Will being back home help Andy's PTSD, or will his terrible memories drag him to the edge of hell, and drugs push him over? The Impossible Knife of Memory is Laurie Halse Anderson at her finest: compelling, surprising, and impossible to put down.
Noggin, by John Corey Whaley
Travis Coates has a good head...on someone else's shoulders. A touching,
hilarious, and wholly original coming-of-age story from John Corey
Whaley, author of the Printz and Morris Award–winning Where Things Come Back.
Listen—Travis Coates was alive once and then he wasn't. Now he's alive again. Simple as that.
The
in-between part is still a little fuzzy, but Travis can tell you that,
at some point or another, his head got chopped off and shoved into a
freezer in Denver, Colorado. Five years later, it was reattached to some
other guy's body, and well, here he is. Despite all logic, he's still
sixteen, but everything and everyone around him has changed. That
includes his bedroom, his parents, his best friend, and his girlfriend.
Or maybe she's not his girlfriend anymore? That's a bit fuzzy too.
Looks
like if the new Travis and the old Travis are ever going to find a way
to exist together, there are going to be a few more scars.
Threatened, by Eliot Schrefer.
When he was a boy, Luc's mother would warn him about the "mock men"

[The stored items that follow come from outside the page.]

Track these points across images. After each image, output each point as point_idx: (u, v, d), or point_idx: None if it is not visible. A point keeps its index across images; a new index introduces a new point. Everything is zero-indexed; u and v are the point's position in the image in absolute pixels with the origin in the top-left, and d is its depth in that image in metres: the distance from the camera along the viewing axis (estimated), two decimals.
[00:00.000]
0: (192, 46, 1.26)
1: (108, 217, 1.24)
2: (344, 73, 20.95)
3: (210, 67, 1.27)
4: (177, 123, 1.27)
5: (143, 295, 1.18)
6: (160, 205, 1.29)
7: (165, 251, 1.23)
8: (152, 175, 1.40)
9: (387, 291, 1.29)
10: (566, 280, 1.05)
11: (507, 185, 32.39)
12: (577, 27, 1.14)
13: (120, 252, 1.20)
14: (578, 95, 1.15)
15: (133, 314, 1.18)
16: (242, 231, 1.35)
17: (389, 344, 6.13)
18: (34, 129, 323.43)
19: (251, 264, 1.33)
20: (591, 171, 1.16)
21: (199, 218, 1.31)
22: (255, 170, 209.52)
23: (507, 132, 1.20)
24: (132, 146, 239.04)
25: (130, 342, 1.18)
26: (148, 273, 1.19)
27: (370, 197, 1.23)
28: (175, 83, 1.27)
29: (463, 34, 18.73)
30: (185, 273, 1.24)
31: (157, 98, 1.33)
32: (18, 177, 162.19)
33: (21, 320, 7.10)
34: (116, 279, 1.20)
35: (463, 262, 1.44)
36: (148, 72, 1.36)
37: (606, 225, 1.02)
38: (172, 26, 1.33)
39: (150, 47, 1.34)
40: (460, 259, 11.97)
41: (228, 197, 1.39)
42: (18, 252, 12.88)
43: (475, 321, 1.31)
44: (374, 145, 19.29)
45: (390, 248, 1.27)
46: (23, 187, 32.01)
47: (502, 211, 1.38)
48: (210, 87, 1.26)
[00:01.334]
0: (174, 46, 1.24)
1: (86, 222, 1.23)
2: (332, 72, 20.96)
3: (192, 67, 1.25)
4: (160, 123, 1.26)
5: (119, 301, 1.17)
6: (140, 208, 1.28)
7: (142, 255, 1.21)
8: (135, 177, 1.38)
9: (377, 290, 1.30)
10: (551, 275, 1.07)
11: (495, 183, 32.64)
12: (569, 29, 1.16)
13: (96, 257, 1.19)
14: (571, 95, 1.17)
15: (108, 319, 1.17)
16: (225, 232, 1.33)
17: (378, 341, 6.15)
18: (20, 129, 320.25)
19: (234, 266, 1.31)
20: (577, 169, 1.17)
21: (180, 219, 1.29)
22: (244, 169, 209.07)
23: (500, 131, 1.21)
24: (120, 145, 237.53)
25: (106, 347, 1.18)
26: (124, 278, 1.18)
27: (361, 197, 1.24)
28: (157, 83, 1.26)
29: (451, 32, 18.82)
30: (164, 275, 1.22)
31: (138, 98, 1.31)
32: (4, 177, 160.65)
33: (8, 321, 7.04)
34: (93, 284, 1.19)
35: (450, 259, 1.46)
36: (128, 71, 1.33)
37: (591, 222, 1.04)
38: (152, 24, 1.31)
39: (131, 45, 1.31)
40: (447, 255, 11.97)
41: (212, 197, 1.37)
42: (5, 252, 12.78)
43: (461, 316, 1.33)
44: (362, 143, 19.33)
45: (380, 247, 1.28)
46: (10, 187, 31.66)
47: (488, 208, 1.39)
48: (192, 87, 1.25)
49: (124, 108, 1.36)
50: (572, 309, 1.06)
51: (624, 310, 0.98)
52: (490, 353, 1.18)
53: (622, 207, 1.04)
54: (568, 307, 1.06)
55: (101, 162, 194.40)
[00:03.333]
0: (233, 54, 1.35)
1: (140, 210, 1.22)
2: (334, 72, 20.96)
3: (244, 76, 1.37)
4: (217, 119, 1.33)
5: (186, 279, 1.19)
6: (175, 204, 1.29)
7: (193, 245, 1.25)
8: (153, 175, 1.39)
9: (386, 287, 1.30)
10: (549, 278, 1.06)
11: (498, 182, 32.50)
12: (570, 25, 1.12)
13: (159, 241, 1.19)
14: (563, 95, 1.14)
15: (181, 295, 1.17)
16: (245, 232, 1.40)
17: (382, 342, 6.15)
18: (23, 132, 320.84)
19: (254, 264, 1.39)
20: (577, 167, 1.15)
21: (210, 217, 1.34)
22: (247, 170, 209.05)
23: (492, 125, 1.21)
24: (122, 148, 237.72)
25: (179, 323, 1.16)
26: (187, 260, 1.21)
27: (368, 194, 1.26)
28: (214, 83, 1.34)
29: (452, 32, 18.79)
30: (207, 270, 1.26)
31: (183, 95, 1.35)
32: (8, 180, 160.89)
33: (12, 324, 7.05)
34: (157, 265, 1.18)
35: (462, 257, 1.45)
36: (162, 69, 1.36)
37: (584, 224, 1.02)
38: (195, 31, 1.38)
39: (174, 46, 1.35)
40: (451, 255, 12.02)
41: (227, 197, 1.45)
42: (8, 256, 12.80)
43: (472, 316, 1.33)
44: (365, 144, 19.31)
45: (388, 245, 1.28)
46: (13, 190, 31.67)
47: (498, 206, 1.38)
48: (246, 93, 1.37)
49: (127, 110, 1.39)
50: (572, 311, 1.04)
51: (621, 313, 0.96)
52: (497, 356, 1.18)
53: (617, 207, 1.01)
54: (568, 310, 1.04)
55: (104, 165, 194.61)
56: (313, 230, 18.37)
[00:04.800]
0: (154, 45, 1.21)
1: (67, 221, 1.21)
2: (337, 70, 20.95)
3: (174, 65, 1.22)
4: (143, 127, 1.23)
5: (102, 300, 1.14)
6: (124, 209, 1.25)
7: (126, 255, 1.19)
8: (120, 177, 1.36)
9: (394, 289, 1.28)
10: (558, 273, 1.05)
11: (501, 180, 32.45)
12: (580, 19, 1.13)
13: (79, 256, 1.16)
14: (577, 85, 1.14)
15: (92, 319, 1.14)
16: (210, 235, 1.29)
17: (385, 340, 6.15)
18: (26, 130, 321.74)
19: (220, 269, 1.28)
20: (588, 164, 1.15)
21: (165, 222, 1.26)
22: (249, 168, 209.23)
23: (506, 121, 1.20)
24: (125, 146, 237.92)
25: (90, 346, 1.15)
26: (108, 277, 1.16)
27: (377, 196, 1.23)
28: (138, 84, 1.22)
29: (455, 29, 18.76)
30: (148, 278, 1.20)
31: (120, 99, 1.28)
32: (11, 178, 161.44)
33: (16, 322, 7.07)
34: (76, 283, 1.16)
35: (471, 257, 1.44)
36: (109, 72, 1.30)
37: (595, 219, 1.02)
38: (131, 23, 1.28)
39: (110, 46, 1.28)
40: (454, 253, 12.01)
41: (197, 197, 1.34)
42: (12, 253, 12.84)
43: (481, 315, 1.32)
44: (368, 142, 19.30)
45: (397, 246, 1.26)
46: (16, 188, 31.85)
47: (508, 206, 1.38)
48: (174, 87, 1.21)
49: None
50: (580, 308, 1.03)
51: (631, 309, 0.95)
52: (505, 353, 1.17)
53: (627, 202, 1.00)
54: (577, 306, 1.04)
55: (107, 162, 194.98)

living in the trees by their home — chimpanzees whose cries would fill
the night.
Luc is older now, his mother gone. He lives in a house
of mistreated orphans, barely getting by. Then a man calling himself
Prof comes to town with a mysterious mission. When Luc tries to rob him,
the man isn't mad. Instead, he offers Luc a job.
Together, Luc
and Prof head into the rough, dangerous jungle in order to study the
elusive chimpanzees. There, Luc finally finds a new family — and must
act when that family comes under attack.
As he did in his
acclaimed novel Endangered, a finalist for the National Book Award,
Eliot Schrefer takes us somewhere fiction rarely goes, introducing us to
characters we rarely get to meet. The unforgettable result is the story
of a boy fleeing his present, a man fleeing his past, and a trio of
chimpanzees who are struggling not to flee at all.